Four short sentences, at the beginning, compelling content, emotional, visual.
Generous friends like you enabled us to give Ngan the surgery she needed–and save her from shame and rejection. She now has a terrific smile and a bright future ahead. Such a transformation seems miraculous! But we cannot rest.
“You” (donor) focus, complimentary, resolution of problem stated in first paragraph, hopeful, visual. Switches to “we” (moves donor to his part in all of this).
We want to go to more places and help more children. We want to continue to train local doctors and nurses to carry on the work, and establish more care centers in our partner countries, so surgeries can continue year-round.
States the goal in human terms, mostly visual.
We have medical teams who volunteer their time standing by. Now we need your help. Any gift amount will help give a little one like Ngan a new smile and a new life.
How you can join other volunteers to make a difference, visual.

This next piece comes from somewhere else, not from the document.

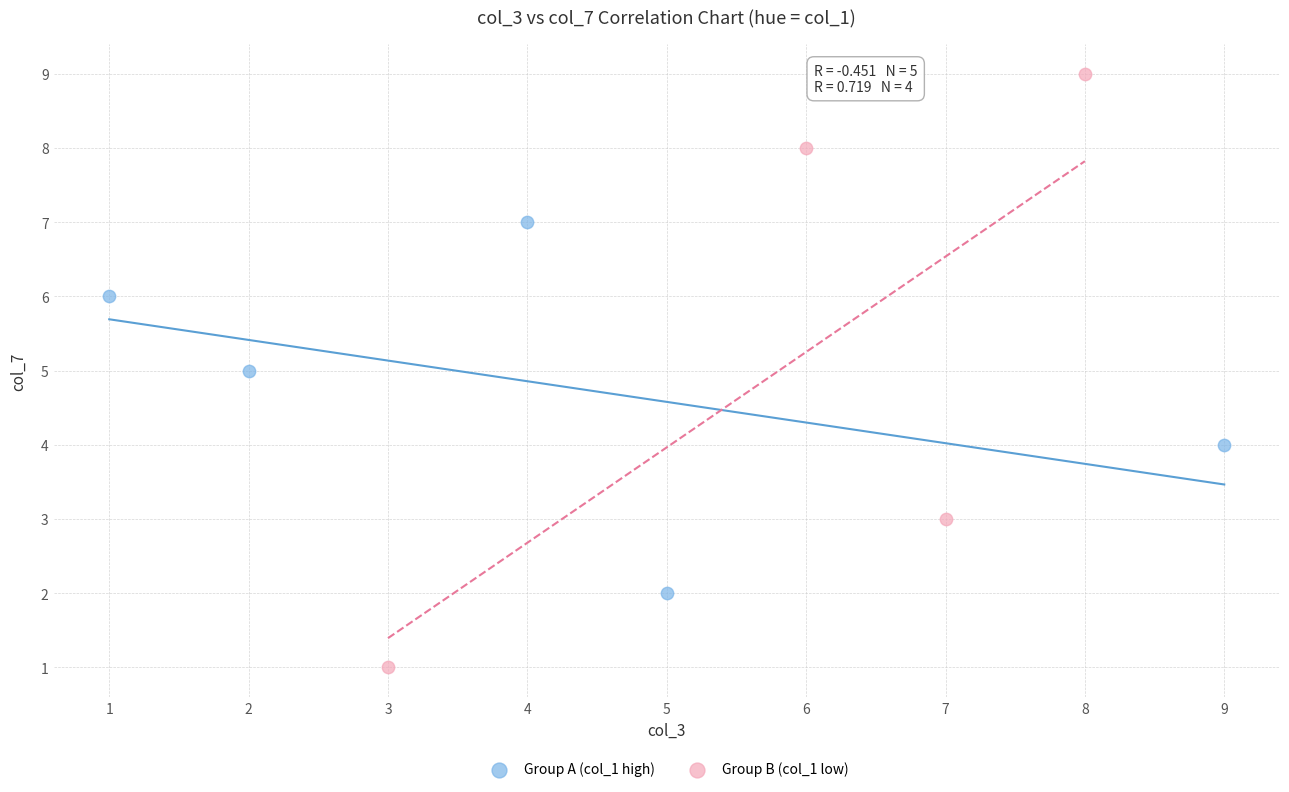

Which series contains the highest Y value?

Group B (col_1 low)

And for as little as $240, you can help pay for a surgery for a child who’s waiting now. That’s one life changed, entirely because of you.
The difference the donor can make, visual.
Thank you in advance for helping us work toward changing the lives of children one smile at a time.
Appreciation and reinforcement of the difference donor can make.
There’s not a lot more for me to say. All this in 197 words. Imagine a photo or two, the logo identifying the sponsoring organization, and an action-oriented response device. Do you think this is more effective than the ponderous two-pager? Can you top this?